EU, MINEDUC launch study to establish Fund for TVET skills development

The European Union in partnership with the Ministry of Education have launched a new study on how possible they can set up the first ever National Fund for Skills Development (NFSD) in Rwanda. 

The fund looks at establishing and sustaining a financing model for skills development and ensuring high skilled labour force in the country. It will also help to tackle Technical and Vocational Education and Training (TVET) funding challenges through holistic resource mobilization and efficient funding allocation.

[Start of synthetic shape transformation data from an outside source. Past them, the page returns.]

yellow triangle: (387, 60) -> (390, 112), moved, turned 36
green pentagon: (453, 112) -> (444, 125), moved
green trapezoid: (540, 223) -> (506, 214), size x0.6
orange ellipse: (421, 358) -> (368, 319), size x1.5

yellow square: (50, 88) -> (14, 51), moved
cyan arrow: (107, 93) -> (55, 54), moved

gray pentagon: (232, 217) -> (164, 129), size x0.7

Michela Tomasella, Head of Cooperation of the European Union in Rwanda said that the beginning of the initiative is very promising towards achieving the country’s social economic transformation and the vision 2050.

“We believe that the National TVET Fund for skills development for TVET in Rwanda, this is the beginning of the process of the National TVET Fund, the launch of the assignment comes at the right moment as skills development has different key pillars in Rwanda towards economic transformation and vision 2050,” Tomasella said

“The fund will play significant to improve continuous learning opportunity for skill adaptation to the emerging technologies,” She added.

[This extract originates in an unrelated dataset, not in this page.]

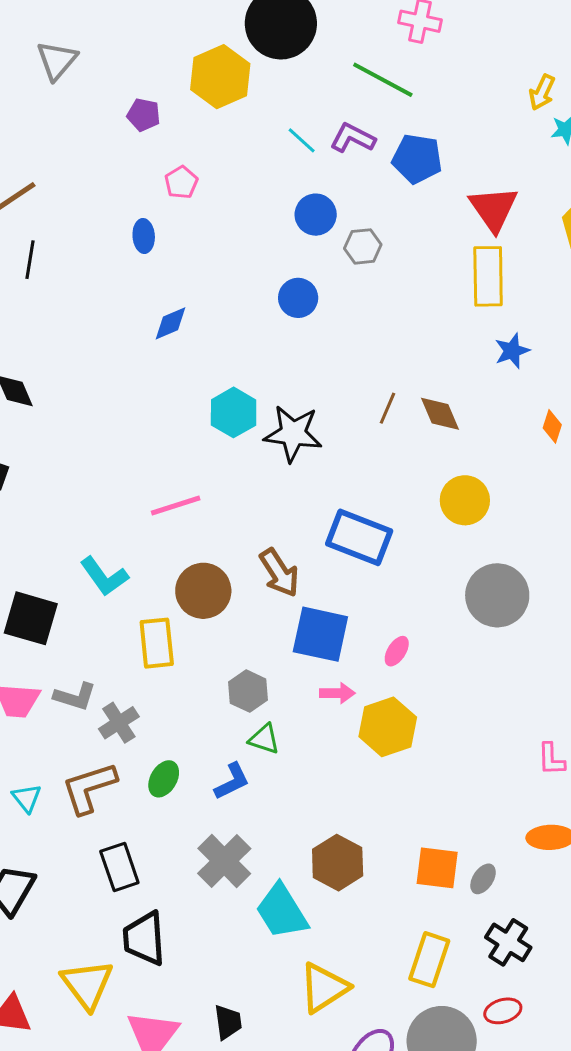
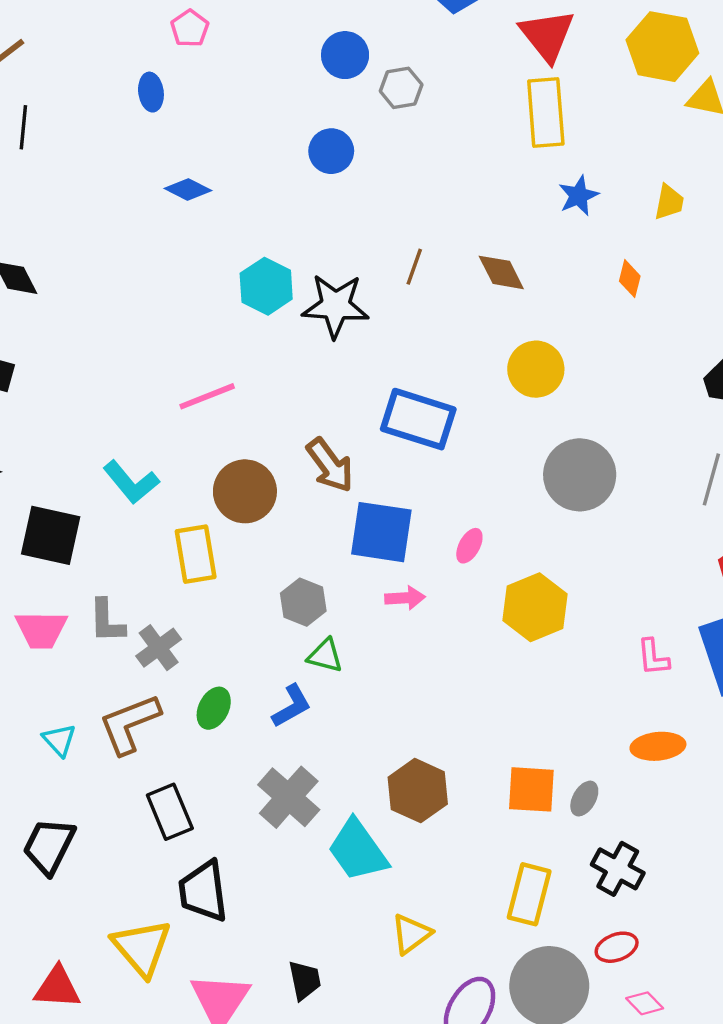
blue diamond: (171, 323) -> (188, 190), turned 54
brown line: (388, 408) -> (414, 267), moved
gray L-shape: (75, 697) -> (107, 621), turned 75
yellow hexagon: (388, 727) -> (535, 607), moved
yellow triangle: (324, 988) -> (411, 934), size x0.7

The National Strategy for Transformation (NST1), the proportion of students pursuing TVET will increase from 31.1% in (2017) to 60% by 2024 to address the challenge of mismatch in labor market demand.

Claudette Irere, the Minister of State in charge of ICT and TVET in the Ministry of Education (MINEDUC), said that there is still a huge gap in financing TVET sector that hampers the delivery of needed quality.

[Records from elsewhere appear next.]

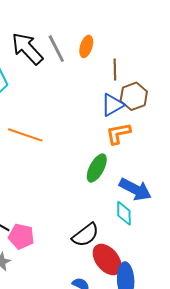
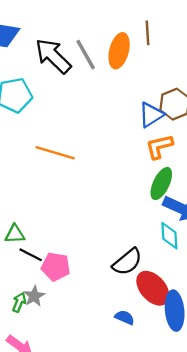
orange ellipse: (86, 46) -> (119, 51), size x1.4
brown line: (115, 70) -> (147, 33), moved
green ellipse: (97, 168) -> (161, 184), moved

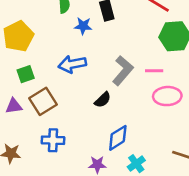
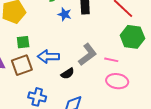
blue arrow: (72, 64) -> (48, 56), moved
green square: (26, 74) -> (23, 42), moved
blue cross: (53, 140) -> (37, 97), moved

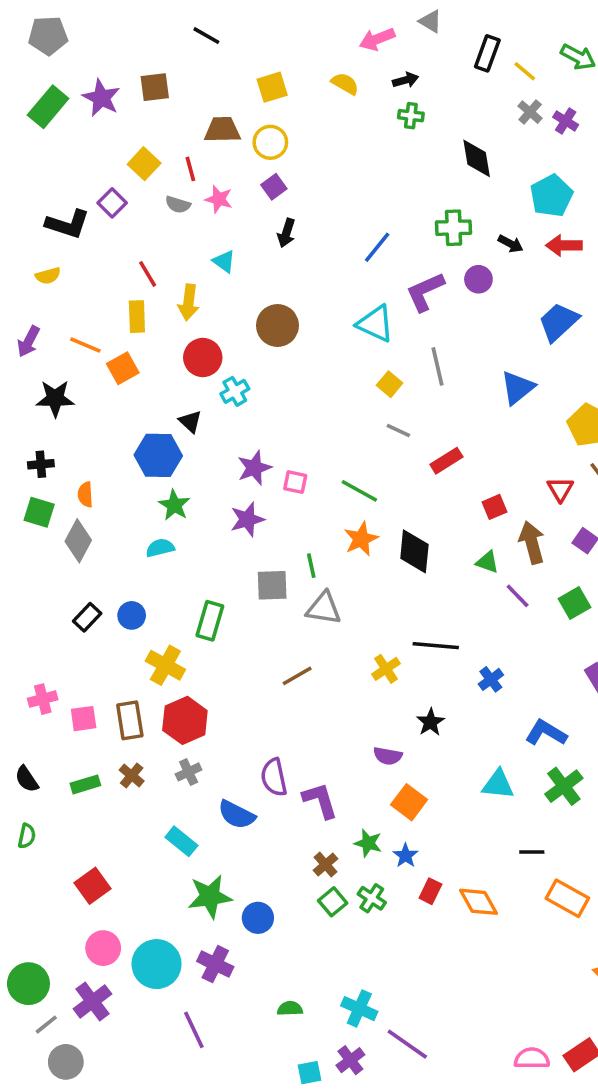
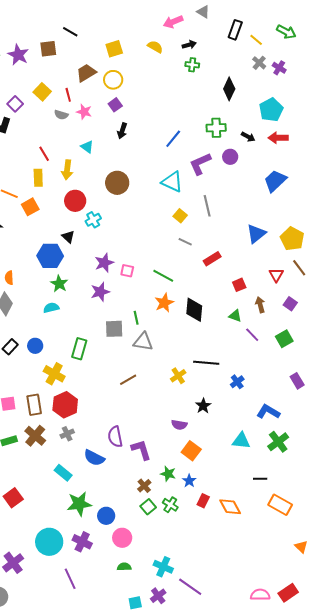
black line: (206, 36) -> (70, 32), moved
brown trapezoid: (222, 130) -> (86, 73), turned -30
black diamond: (477, 158) -> (229, 89), turned 35
purple square: (112, 203) -> (15, 104), moved
blue triangle: (518, 388) -> (256, 234), moved
brown arrow: (532, 543) -> (260, 305), size x0.7
brown cross: (132, 776) -> (35, 436), size x1.5
pink circle: (103, 948) -> (122, 538), moved

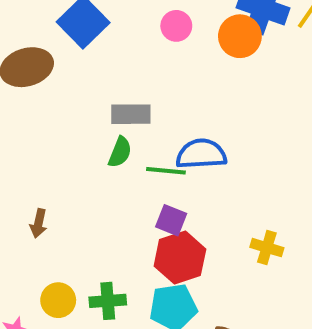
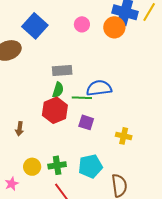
yellow cross: (267, 248) -> (124, 136), moved
red hexagon: (180, 258) -> (55, 110), moved

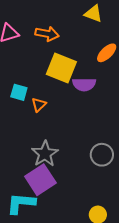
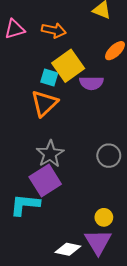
yellow square: (61, 68) -> (68, 66), turned 32
cyan square: (19, 92) -> (49, 78), moved
orange triangle: (39, 105) -> (44, 103), size x1.8

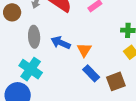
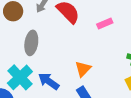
blue arrow: (61, 43) -> (49, 81), moved

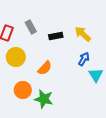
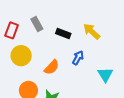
black rectangle: (56, 36) -> (63, 34), turned 32
blue arrow: (84, 59) -> (78, 58), moved

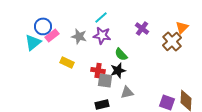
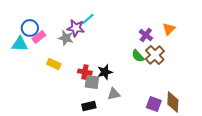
purple cross: (142, 28) -> (146, 35), moved
purple star: (102, 35) -> (76, 28), moved
brown cross: (172, 41) -> (155, 55), moved
cyan triangle: (33, 42) -> (20, 44), turned 42
green semicircle: (121, 54) -> (138, 56), moved

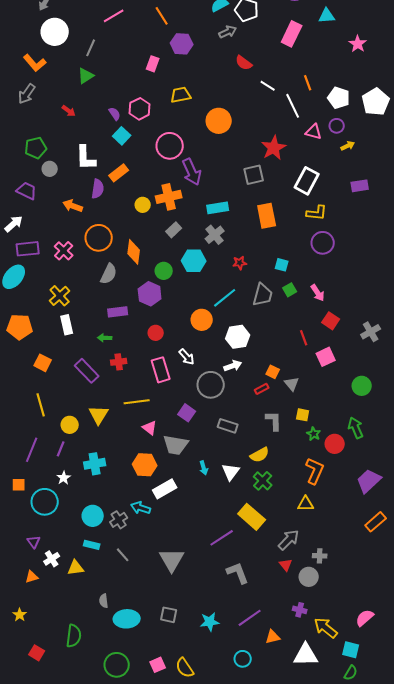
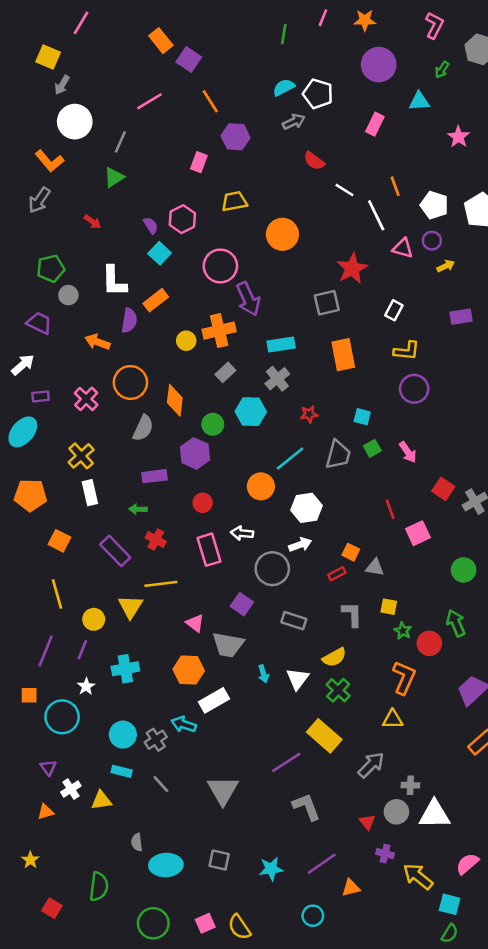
pink rectangle: (292, 34) -> (375, 124), size x0.7
white rectangle: (307, 181) -> (394, 310), size x0.6
purple rectangle: (28, 249) -> (41, 396), size x0.6
red square: (331, 321) -> (443, 489), moved
white arrow: (187, 357) -> (242, 533), turned 138
red cross: (119, 362) -> (156, 540), turned 35
gray triangle: (292, 384) -> (375, 567), turned -42
yellow line: (137, 402) -> (161, 584), moved
red triangle: (286, 565) -> (367, 822), moved
white triangle: (306, 655) -> (434, 814), moved

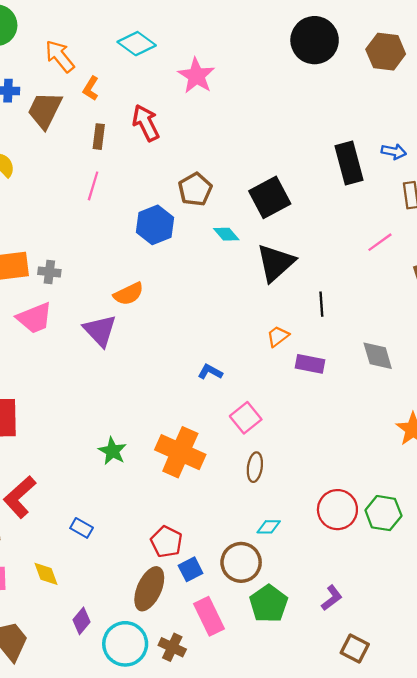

“To find out sustainable solution, the ministry is reaching out stakeholders including development partners, private sector, Non-Governmental Organizations to put in place appropriate and sustainable TVET financing model. The model will impact TVET delivery, and specifically, it will address the long-lasting challenges we face in the sector, including providing modern learning equipment in line with current technologies,” Irere said.

She also noted that the financing model will look at financing enough consumable, regular practical training, establishing of TVET centers of excellence with high-quality training programs, covering the main priorities of economic sectors of the country, financing expertise for programs, supporting development of the labour market-based programs, financing pedagogical training for trainers who lack technical skills and financing students to be able to attend the schools among others.